"I will go and see who it is, Madame Justin," responded Mariette.

Imagine her astonishment, when, on reaching the fifth floor, she saw the stranger through the half-open door, and heard him address these words to Madame Lacombe:

"As your goddaughter has gone out, my good woman, I can state my business with you very plainly."

When these words reached her ears, Mariette, yielding to a very natural feeling of curiosity, concluded to remain on the landing and listen to the conversation, instead of entering the room.

CHAPTER IV.
THE VOICE OF THE TEMPTER.

The speaker was a man about forty-five years of age, with regular though rather haggard features and a long moustache, made as black and lustrous by some cosmetic as his artistically curled locks, which evidently owed their raven hue to artificial means. The stranger's physiognomy impressed one as being a peculiar combination of deceitfulness, cunning, and impertinence. He had large feet and remarkably large hands; in short, despite his very evident pretensions, it was easy to see that he was one of those vulgar persons who cannot imitate, but only parody real elegance. Dressed in execrable taste, with a broad red ribbon in the buttonhole of his frock coat, he affected a military bearing. With his hat still on his head, he had seated himself a short distance from the bed, and as he talked with the invalid he gnawed the jewelled handle of a small cane that he carried.

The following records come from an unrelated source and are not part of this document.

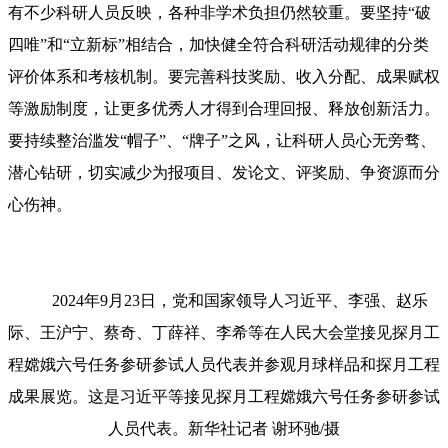
有不少科研人员反映，各种非学术负担仍然较重。要坚持“破
四唯”和“立新标”相结合，加快健全符合科研活动规律的分类
评价体系和考核机制。要完善科技奖励、收入分配、成果赋权
等激励制度，让更多优秀人才得到合理回报、释放创新活力。
要持续整治滥发“帽子”、“牌子”之风，让科研人员心无旁骛、
潜心钻研，切实减少为报项目、发论文、评奖励、争资源而分
心伤神。
2024年9月23日，党和国家领导人习近平、李强、赵乐
际、王沪宁、蔡奇、丁薛祥、李希等在人民大会堂接见探月工
程嫦娥六号任务参研参试人员代表并参观月球样品和探月工程
成果展览。这是习近平等接见探月工程嫦娥六号任务参研参试
人员代表。新华社记者 谢环驰/摄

Madame Lacombe was gazing at the stranger with mingled surprise and distrust. She was conscious, too, of a strong aversion, caused, doubtless, by his both insolent and patronising air.

"As your goddaughter is out, my good woman, I can state my business with you very plainly."

These were the words that Mariette overheard on reaching the landing. The conversation that ensued was, in substance, as follows:

"You asked, monsieur, if I were the Widow Lacombe, Mariette Moreau's godmother," said the sick woman tartly. "I told you that I was. Now, what do you want with me? Explain, if you please."